You just helped freedom brother, thanks 

But if I show up at your door all teary eyed with a broken look on my face you'll know why.


----------



## Jarnhamar (27 Feb 2012)

TN said:
			
		

> Bringing Canadian supplements are fine. Just not ephedrine. ie EC Stack. Just bring the other stuff with your check in bags. Not your carry ons.
> 
> Bringing American supplements over to Canada, can, but ususally not cause a problem. But beware before buying Amercain supplements. ie HGH, or some fat burners, testerone boosters.
> 
> ...



Gotchya, if I buy anything down there I'll make sure to eat it all before getting on the plane....then try sitting still...


----------



## bcbarman (9 Mar 2012)

Customs see white powder all the time.  Coke looks very distinctive, and a big tub of it would be so rare the drug smugglers would not even think to try something that blatant.  

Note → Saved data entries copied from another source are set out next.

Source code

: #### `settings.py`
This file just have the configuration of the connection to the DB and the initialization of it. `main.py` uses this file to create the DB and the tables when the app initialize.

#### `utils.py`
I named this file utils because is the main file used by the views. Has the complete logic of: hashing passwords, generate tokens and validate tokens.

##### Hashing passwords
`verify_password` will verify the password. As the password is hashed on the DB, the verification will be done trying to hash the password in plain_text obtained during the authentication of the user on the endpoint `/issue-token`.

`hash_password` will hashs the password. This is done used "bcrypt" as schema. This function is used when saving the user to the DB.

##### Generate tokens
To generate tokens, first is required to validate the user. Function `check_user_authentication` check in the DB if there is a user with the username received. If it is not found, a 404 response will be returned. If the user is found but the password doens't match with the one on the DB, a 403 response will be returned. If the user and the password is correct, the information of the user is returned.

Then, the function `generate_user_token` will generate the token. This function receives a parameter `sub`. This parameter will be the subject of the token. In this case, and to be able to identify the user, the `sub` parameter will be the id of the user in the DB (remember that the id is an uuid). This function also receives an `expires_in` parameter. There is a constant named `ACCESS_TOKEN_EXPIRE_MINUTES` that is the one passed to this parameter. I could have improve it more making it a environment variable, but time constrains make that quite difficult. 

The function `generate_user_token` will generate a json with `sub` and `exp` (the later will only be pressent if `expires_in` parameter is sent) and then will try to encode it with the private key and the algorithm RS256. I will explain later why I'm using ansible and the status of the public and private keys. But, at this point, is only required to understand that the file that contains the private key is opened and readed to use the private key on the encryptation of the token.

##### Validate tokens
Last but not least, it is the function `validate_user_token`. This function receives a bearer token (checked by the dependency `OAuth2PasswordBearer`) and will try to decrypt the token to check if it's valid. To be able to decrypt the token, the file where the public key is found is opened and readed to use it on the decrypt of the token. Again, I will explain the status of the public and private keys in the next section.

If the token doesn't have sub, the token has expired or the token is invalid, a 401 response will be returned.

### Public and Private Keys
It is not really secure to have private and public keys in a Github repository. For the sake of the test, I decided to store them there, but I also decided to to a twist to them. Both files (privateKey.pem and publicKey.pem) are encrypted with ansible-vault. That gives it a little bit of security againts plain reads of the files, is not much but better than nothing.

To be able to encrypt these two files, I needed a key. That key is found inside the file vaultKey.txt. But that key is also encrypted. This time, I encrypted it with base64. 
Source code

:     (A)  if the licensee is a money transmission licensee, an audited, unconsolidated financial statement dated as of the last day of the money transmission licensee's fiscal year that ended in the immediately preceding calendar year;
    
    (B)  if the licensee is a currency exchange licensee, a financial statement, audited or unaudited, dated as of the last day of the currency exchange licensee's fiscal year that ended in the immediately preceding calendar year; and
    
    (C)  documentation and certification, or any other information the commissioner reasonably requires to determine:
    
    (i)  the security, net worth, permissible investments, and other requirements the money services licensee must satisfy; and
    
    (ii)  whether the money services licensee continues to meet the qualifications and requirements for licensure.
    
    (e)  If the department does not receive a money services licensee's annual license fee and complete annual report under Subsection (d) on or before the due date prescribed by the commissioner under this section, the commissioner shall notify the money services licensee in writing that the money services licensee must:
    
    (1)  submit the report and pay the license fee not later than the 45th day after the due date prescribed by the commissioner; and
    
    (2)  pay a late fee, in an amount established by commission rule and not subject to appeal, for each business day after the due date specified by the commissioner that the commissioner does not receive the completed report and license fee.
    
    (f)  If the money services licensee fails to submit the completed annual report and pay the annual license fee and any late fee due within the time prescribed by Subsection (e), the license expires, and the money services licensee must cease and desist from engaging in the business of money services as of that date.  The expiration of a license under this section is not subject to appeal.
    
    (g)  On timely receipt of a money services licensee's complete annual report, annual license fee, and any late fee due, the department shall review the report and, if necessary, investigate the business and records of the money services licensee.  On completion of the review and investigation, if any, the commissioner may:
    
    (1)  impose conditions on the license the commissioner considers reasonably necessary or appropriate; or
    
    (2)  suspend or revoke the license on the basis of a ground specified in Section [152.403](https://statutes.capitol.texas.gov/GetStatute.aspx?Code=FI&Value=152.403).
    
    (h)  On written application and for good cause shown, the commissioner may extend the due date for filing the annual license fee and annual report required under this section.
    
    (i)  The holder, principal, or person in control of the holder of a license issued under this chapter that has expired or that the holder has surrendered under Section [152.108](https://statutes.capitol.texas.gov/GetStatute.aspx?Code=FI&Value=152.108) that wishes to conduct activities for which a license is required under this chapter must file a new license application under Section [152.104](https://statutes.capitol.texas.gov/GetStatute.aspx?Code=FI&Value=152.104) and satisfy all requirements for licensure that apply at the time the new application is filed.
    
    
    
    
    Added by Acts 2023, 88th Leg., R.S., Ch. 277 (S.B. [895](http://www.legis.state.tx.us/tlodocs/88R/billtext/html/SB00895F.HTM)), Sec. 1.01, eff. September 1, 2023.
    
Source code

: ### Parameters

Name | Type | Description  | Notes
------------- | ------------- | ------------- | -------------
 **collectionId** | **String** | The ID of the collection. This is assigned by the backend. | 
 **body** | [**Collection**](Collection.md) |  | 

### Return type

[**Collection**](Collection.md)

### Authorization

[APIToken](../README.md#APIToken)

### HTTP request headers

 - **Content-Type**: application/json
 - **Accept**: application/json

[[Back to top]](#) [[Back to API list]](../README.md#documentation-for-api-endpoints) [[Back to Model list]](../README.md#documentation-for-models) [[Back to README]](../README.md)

Declare the stuff at the line, make it nice and obvious in your bag, and for god sake, no matter how you may take the stuff, do not strap baggies to your legs with duct tape, it just looks nasty (and your bum will most certainly be poked)

Cheers


----------



## alocin (9 Mar 2012)




----------



## GAP (9 Mar 2012)

That'll do it.....why wouldn't they believe you....


----------



## bcbarman (9 Mar 2012)

I don't buy it, I'd test it anyway.....

Now if it was written in spanish,  well  :-X might turn into


----------



## cupper (9 Mar 2012)

Always remember the golden rule:

Never piss off someone who has the power to make your shitty day that much shittier.

If they ask any questions about it (which probably won't happen) give straightforward honest answers.

If you have nothing to hide, no need to worry.


(but you may want to carry a tube of KY in case they do decide to do a probe. It's the polite thing to do)


----------



## Jarnhamar (28 Mar 2012)

Still a virgin!


----------